> _Text_

    Farseeker : Agree with everything you wrote, but -1 cos it's not what the OP asked for (don't worry I gave you a +1 on your other answer so you're still 8 rep ahead!)
  • SRW2048 from a cold start running 1.2.1, 97 seconds

    tsavo:~ mcd$ date
    Mon Apr 12 14:04:48 EDT 2010
    tsavo:~ mcd$ ping 192.168.24.70
    PING 192.168.24.70 (192.168.24.70): 56 data bytes
    Request timeout for icmp_seq 0
    Request timeout for icmp_seq 1
    Request timeout for icmp_seq 2
    
    ... snipped ...
    
    Request timeout for icmp_seq 85
    64 bytes from 192.168.24.70: icmp_seq=86 ttl=64 time=45.284 ms
    ^C
    
    tsavo:~ mcd$ date
    Mon Apr 12 14:06:25 EDT 2010
    
    Warren P : Thanks for providing what I asked for. Lots of people can't understand why measuring performance is even important. An unmanaged switch is back online in very little time. The time it takes a managed switch to boot up is something that the network admins need to take into account. It may not happen that often, but when you have people asking "when will the system be back up", it's unexpected to have to say "well the server takes 3 minutes to boot, but our switch takes 5 minutes".

> _Input data_
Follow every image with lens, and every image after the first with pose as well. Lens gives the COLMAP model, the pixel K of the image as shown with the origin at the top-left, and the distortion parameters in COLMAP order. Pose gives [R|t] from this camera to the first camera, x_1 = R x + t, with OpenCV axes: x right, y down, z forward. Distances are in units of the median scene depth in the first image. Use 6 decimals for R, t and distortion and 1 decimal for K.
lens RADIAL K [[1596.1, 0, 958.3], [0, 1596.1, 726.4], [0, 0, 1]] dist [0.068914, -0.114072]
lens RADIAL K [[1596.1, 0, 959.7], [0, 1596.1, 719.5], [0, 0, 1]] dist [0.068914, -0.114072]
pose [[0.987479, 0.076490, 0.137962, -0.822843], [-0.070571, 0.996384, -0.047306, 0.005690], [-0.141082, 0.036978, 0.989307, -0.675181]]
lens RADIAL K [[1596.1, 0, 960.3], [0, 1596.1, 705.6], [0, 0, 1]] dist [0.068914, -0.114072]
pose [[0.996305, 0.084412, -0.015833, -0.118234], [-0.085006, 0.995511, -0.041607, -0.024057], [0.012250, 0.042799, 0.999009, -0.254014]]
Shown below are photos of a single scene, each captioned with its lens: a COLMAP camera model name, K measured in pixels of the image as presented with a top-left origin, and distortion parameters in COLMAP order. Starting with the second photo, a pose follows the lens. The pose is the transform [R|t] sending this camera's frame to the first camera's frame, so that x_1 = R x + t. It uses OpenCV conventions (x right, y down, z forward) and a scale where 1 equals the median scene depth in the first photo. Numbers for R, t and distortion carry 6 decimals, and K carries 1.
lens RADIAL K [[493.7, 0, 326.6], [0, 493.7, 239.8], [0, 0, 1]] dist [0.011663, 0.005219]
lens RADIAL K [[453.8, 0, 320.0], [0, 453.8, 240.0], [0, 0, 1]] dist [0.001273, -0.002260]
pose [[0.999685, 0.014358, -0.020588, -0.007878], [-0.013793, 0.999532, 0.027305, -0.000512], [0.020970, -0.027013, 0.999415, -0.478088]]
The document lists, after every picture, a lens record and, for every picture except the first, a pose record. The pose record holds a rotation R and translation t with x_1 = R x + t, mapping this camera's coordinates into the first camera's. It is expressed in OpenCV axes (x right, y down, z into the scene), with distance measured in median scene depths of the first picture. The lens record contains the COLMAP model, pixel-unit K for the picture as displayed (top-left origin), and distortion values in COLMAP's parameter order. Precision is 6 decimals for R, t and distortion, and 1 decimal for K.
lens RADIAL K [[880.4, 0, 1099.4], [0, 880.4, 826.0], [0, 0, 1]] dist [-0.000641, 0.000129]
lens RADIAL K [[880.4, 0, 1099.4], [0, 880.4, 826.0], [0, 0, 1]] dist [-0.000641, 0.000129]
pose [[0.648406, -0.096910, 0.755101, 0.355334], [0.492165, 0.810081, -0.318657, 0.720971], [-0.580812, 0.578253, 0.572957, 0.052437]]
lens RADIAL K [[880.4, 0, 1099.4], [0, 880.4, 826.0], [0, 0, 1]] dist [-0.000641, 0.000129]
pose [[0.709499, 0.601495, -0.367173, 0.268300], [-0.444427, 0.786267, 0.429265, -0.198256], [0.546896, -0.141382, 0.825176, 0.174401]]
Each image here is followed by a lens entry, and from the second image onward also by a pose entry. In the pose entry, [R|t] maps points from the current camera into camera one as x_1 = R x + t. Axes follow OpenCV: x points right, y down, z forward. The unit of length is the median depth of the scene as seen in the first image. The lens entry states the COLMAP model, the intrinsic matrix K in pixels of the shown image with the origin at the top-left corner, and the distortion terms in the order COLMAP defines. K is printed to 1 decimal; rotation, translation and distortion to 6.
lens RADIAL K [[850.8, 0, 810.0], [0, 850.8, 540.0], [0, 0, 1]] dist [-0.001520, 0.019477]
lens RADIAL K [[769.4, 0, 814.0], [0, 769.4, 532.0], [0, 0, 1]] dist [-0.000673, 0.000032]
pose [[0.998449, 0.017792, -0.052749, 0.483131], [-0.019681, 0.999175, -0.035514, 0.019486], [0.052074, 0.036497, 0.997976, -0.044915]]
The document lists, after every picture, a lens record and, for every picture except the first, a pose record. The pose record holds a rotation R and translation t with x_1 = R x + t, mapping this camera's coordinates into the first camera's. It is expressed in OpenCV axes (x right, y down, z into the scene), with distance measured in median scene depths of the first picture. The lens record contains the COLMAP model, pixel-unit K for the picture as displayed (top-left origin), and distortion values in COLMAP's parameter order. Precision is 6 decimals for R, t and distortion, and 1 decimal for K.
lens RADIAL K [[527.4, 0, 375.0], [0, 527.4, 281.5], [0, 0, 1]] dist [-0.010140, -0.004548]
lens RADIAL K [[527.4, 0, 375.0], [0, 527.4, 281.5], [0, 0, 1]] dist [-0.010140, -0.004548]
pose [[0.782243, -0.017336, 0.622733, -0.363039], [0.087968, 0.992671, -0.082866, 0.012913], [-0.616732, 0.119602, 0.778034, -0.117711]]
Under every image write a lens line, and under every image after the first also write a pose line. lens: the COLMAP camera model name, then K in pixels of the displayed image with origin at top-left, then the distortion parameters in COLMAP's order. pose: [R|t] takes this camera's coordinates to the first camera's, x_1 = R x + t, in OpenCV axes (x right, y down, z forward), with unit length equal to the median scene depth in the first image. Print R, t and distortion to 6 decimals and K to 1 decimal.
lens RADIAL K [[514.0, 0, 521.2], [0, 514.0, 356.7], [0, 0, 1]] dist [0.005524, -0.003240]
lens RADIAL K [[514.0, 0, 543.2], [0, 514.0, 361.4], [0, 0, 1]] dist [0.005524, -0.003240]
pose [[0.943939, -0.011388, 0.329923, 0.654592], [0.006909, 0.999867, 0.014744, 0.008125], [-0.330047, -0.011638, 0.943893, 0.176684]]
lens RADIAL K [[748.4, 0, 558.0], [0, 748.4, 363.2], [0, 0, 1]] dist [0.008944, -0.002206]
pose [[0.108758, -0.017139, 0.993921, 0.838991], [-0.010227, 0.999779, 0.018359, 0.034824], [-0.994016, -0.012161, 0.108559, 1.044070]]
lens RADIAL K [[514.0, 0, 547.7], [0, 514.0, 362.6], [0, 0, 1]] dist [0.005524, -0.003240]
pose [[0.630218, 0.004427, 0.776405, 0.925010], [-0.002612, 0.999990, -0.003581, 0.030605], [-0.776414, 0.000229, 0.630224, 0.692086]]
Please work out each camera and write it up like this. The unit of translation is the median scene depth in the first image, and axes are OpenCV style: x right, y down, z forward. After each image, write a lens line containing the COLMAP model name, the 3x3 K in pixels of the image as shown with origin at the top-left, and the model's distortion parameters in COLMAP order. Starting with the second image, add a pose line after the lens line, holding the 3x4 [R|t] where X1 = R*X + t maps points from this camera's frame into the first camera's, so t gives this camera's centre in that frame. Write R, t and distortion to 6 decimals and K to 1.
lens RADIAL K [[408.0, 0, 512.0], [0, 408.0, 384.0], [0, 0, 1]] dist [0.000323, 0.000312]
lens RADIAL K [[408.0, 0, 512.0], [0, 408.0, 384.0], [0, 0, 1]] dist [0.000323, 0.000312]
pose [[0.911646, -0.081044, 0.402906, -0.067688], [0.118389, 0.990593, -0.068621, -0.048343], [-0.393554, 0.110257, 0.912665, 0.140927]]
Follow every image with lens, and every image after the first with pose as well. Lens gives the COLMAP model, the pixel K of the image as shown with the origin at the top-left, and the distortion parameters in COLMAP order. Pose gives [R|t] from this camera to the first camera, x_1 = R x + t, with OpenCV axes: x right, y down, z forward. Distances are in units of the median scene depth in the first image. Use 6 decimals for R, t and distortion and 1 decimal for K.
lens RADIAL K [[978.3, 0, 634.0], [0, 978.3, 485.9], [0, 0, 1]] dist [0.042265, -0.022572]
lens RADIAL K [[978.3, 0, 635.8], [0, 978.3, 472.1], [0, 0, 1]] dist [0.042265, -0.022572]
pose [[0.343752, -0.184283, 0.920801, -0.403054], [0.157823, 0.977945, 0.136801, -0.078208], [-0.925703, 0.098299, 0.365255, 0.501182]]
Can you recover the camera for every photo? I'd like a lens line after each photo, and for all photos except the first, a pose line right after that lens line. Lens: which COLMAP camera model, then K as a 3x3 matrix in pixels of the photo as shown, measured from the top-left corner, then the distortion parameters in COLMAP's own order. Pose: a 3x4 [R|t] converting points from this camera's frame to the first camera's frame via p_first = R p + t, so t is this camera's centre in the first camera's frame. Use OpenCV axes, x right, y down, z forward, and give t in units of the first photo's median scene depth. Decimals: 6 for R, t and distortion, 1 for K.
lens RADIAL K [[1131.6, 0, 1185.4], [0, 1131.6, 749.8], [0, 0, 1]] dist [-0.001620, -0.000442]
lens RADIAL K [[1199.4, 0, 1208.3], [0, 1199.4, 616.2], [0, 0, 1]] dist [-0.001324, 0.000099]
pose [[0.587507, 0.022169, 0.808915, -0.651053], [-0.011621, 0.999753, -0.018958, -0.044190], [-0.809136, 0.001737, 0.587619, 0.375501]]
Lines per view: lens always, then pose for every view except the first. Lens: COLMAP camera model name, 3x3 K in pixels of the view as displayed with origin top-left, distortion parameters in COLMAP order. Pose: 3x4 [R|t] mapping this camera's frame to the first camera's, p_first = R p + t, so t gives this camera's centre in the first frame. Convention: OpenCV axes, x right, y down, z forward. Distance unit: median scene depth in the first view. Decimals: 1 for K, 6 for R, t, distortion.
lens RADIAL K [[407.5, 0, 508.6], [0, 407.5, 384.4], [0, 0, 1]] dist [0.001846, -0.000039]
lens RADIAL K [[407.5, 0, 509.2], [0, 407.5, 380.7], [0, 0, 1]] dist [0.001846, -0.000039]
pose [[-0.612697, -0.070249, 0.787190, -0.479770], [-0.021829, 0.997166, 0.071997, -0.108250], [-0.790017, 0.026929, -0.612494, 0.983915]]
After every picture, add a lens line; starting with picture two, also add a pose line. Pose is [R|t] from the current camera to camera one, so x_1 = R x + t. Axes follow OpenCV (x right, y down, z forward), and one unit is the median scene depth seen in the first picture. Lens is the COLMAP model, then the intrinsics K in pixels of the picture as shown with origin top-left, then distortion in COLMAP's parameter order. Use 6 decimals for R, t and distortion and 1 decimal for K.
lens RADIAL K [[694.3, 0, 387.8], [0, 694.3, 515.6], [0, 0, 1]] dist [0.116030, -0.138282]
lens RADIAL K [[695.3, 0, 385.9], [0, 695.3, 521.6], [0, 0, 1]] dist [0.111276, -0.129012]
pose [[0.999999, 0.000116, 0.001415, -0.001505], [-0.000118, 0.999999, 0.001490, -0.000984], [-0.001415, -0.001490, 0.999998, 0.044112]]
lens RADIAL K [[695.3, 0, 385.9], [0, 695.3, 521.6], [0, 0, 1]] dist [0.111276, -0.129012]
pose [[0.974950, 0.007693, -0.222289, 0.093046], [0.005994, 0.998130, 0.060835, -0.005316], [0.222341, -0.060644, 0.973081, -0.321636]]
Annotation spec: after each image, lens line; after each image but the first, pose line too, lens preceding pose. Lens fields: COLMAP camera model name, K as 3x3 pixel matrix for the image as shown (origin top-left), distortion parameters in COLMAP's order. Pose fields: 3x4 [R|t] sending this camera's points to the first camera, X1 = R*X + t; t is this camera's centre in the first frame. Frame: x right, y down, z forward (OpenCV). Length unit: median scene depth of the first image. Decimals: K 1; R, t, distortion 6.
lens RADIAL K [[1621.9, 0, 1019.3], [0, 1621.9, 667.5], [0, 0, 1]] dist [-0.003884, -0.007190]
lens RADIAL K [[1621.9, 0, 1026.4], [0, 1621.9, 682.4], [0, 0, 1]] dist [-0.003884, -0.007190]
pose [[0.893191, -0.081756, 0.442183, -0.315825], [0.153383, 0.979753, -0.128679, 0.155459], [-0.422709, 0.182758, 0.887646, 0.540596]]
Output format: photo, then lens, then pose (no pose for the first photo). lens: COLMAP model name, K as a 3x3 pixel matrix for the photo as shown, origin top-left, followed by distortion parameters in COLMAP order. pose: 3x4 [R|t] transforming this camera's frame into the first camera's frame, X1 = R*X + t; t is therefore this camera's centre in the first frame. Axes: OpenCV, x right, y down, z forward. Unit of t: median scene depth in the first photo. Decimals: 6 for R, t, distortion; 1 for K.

> _Tasks and exercises_
[A] In the thread on switch boot times, how long did the SRW2048 take to come back from a cold start?
[B] Copy the part of the thread on switch boot times between "Farseeker : Agree" and "8 rep ahead!)", inclusive.
[C] Write what comes next in the thread on switch boot times, picking up after its last sentence.
You can set the items aside; they aren't needed here.

> _Answers for the exercise_
[A] 97 seconds

[B]
Farseeker : Agree with everything you wrote, but -1 cos it's not what the OP asked for (don't worry I gave you a +1 on your other answer so you're still 8 rep ahead!)

[C]
    kmarsh : +1 for actually answering the question, instead of questioning the question. While I initially had the same "why" reaction, I suddenly realized that there are many systems that have contractual uptime requirements and penalties.
    3dinfluence : @kmarsh If there are uptime requirements such as a SLA then the network needs to be designed with that in mind. That's not always possible at the edge of a corporate network but if you keep the edge switches to 24 ports the risk on affecting productivity can be minimized. The chassis based switches that you'll find at the core of most larger networks deal with this type of stuff quite well. With multiple hotswap PSU's and controller modules. But like you said in your comment you can also do things at the network layer w/ RSTP/PVST, dynamic routing protocols, and ethernet bonding.
  • Ok here's another data point for you from a PowerConnect 5324. Which is a few generations behind the models you're looking at. So take it for what it's worth.

    So the ping command below was sending 1 ping per second to you can see from the output below that it took 108 seconds from the point where it went down from the reload command to the point that it started replying again.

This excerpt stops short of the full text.